- The task
First find the line containing "Specification can also" in the data, then set it down exactly along with every line after it, through the last.
▼▼▼
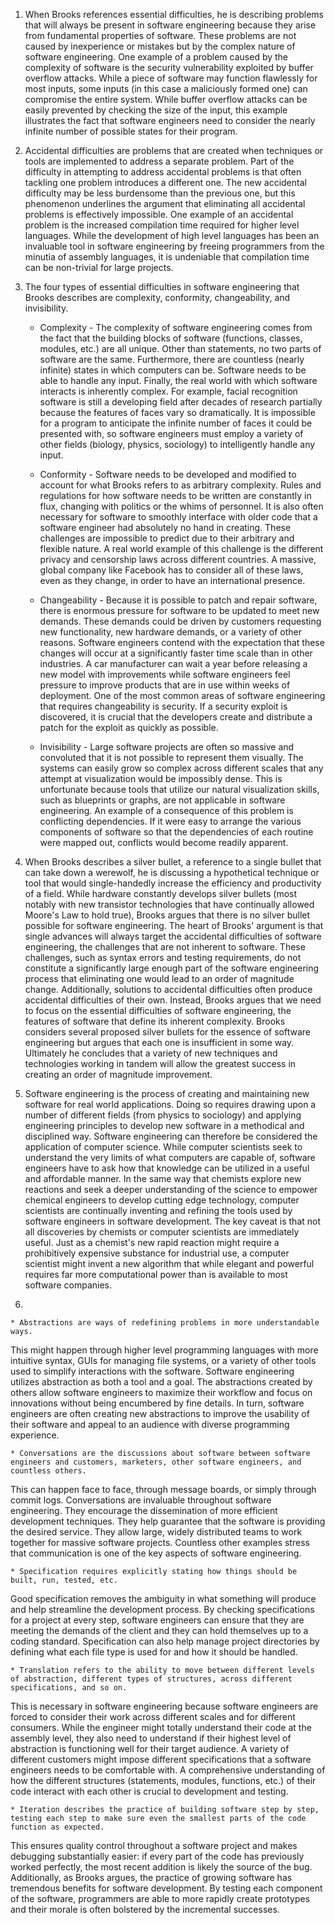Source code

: 1. When Brooks references essential difficulties, he is describing problems that will always be present in software engineering because they arise from fundamental properties of software. 
These problems are not caused by inexperience or mistakes but by the complex nature of software engineering.
One example of a problem caused by the complexity of software is the security vulnerability exploited by buffer overflow attacks.
While a piece of software may function flawlessly for most inputs, some inputs (in this case a maliciously formed one) can compromise the entire system.
While buffer overflow attacks can be easily prevented by checking the size of the input, this example illustrates the fact that software engineers need to consider the nearly infinite number of possible states for their program.


2. Accidental difficulties are problems that are created when techniques or tools are implemented to address a separate problem.
Part of the difficulty in attempting to address accidental problems is that often tackling one problem introduces a different one.
The new accidental difficulty may be less burdensome than the previous one, but this phenomenon underlines the argument that eliminating all accidental problems is effectively impossible.
One example of an accidental problem is the increased compilation time required for higher level languages.
While the development of high level languages has been an invaluable tool in software engineering by freeing programmers from the minutia of assembly languages, it is undeniable that compilation time can be non-trivial for large projects.


3. The four types of essential difficulties in software engineering that Brooks describes are complexity, conformity, changeability, and invisibility.

    * Complexity - The complexity of software engineering comes from the fact that the building blocks of software (functions, classes, modules, etc.) are all unique.
Other than statements, no two parts of software are the same.
Furthermore, there are countless (nearly infinite) states in which computers can be.
Software needs to be able to handle any input.
Finally, the real world with which software interacts is inherently complex.
For example, facial recognition software is still a developing field after decades of research partially because the features of faces vary so dramatically.
It is impossible for a program to anticipate the infinite number of faces it could be presented with, so software engineers must employ a variety of other fields (biology, physics, sociology) to intelligently handle any input.

    * Conformity - Software needs to be developed and modified to account for what Brooks refers to as arbitrary complexity. 
Rules and regulations for how software needs to be written are constantly in flux, changing with politics or the whims of personnel.
It is also often necessary for software to smoothly interface with older code that a software engineer had absolutely no hand in creating.
These challenges are impossible to predict due to their arbitrary and flexible nature.
A real world example of this challenge is the different privacy and censorship laws across different countries.
A massive, global company like Facebook has to consider all of these laws, even as they change, in order to have an international presence.

    * Changeability - Because it is possible to patch and repair software, there is enormous pressure for software to be updated to meet new demands.
These demands could be driven by customers requesting new functionality, new hardware demands, or a variety of other reasons.
Software engineers contend with the expectation that these changes will occur at a significantly faster time scale than in other industries.
A car manufacturer can wait a year before releasing a new model with improvements while software engineers feel pressure to improve products that are in use within weeks of deployment.
One of the most common areas of software engineering that requires changeability is security.
If a security exploit is discovered, it is crucial that the developers create and distribute a patch for the exploit as quickly as possible.

    * Invisibility - Large software projects are often so massive and convoluted that it is not possible to represent them visually.
The systems can easily grow so complex across different scales that any attempt at visualization would be impossibly dense.
This is unfortunate because tools that utilize our natural visualization skills, such as blueprints or graphs, are not applicable in software engineering.
An example of a consequence of this problem is conflicting dependencies.
If it were easy to arrange the various components of software so that the dependencies of each routine were mapped out, conflicts would become readily apparent.


4. When Brooks describes a silver bullet, a reference to a single bullet that can take down a werewolf, he is discussing a hypothetical technique or tool that would single-handedly increase the efficiency and productivity of a field.
While hardware constantly develops silver bullets (most notably with new transistor technologies that have continually allowed Moore's Law to hold true), Brooks argues that there is no silver bullet possible for software engineering.
The heart of Brooks' argument is that single advances will always target the accidental difficulties of software engineering, the challenges that are not inherent to software.
These challenges, such as syntax errors and testing requirements, do not constitute a significantly large enough part of the software engineering process that eliminating one would lead to an order of magnitude change.
Additionally, solutions to accidental difficulties often produce accidental difficulties of their own.
Instead, Brooks argues that we need to focus on the essential difficulties of software engineering, the features of software that define its inherent complexity.
Brooks considers several proposed silver bullets for the essence of software engineering but argues that each one is insufficient in some way.
Ultimately he concludes that a variety of new techniques and technologies working in tandem will allow the greatest success in creating an order of magnitude improvement.


5. Software engineering is the process of creating and maintaining new software for real world applications. 
Doing so requires drawing upon a number of different fields (from physics to sociology) and applying engineering principles to develop new software in a methodical and disciplined way.
Software engineering can therefore be considered the application of computer science.
While computer scientists seek to understand the very limits of what computers are capable of, software engineers have to ask how that knowledge can be utilized in a useful and affordable manner.
In the same way that chemists explore new reactions and seek a deeper understanding of the science to empower chemical engineers to develop cutting edge technology, computer scientists are continually inventing and refining the tools used by software engineers in software development.
The key caveat is that not all discoveries by chemists or computer scientists are immediately useful.
Just as a chemist's new rapid reaction might require a prohibitively expensive substance for industrial use, a computer scientist might invent a new algorithm that while elegant and powerful requires far more computational power than is available to most software companies.


6.

    * Abstractions are ways of redefining problems in more understandable ways.
This might happen through higher level programming languages with more intuitive syntax, GUIs for managing file systems, or a variety of other tools used to simplify interactions with the software.
Software engineering utilizes abstraction as both a tool and a goal.
The abstractions created by others allow software engineers to maximize their workflow and focus on innovations without being encumbered by fine details.
In turn, software engineers are often creating new abstractions to improve the usability of their software and appeal to an audience with diverse programming experience.

    * Conversations are the discussions about software between software engineers and customers, marketers, other software engineers, and countless others.
This can happen face to face, through message boards, or simply through commit logs.
Conversations are invaluable throughout software engineering.
They encourage the dissemination of more efficient development techniques.
They help guarantee that the software is providing the desired service.
They allow large, widely distributed teams to work together for massive software projects.
Countless other examples stress that communication is one of the key aspects of software engineering.

    * Specification requires explicitly stating how things should be built, run, tested, etc.
Good specification removes the ambiguity in what something will produce and help streamline the development process.
By checking specifications for a project at every step, software engineers can ensure that they are meeting the demands of the client and they can hold themselves up to a coding standard.
Specification can also help manage project directories by defining what each file type is used for and how it should be handled.

    * Translation refers to the ability to move between different levels of abstraction, different types of structures, across different specifications, and so on.
This is necessary in software engineering because software engineers are forced to consider their work across different scales and for different consumers.
While the engineer might totally understand their code at the assembly level, they also need to understand if their highest level of abstraction is functioning well for their target audience.
A variety of different customers might impose different specifications that a software engineers needs to be comfortable with.
A comprehensive understanding of how the different structures (statements, modules, functions, etc.) of their code interact with each other is crucial to development and testing.

    * Iteration describes the practice of building software step by step, testing each step to make sure even the smallest parts of the code function as expected.
This ensures quality control throughout a software project and makes debugging substantially easier: if every part of the code has previously worked perfectly, the most recent addition is likely the source of the bug.
Additionally, as Brooks argues, the practice of growing software has tremendous benefits for software development.
By testing each component of the software, programmers are able to more rapidly create prototypes and their morale is often bolstered by the incremental successes.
▲▲▲
- Written solution
Specification can also help manage project directories by defining what each file type is used for and how it should be handled.

    * Translation refers to the ability to move between different levels of abstraction, different types of structures, across different specifications, and so on.
This is necessary in software engineering because software engineers are forced to consider their work across different scales and for different consumers.
While the engineer might totally understand their code at the assembly level, they also need to understand if their highest level of abstraction is functioning well for their target audience.
A variety of different customers might impose different specifications that a software engineers needs to be comfortable with.
A comprehensive understanding of how the different structures (statements, modules, functions, etc.) of their code interact with each other is crucial to development and testing.

    * Iteration describes the practice of building software step by step, testing each step to make sure even the smallest parts of the code function as expected.
This ensures quality control throughout a software project and makes debugging substantially easier: if every part of the code has previously worked perfectly, the most recent addition is likely the source of the bug.
Additionally, as Brooks argues, the practice of growing software has tremendous benefits for software development.
By testing each component of the software, programmers are able to more rapidly create prototypes and their morale is often bolstered by the incremental successes.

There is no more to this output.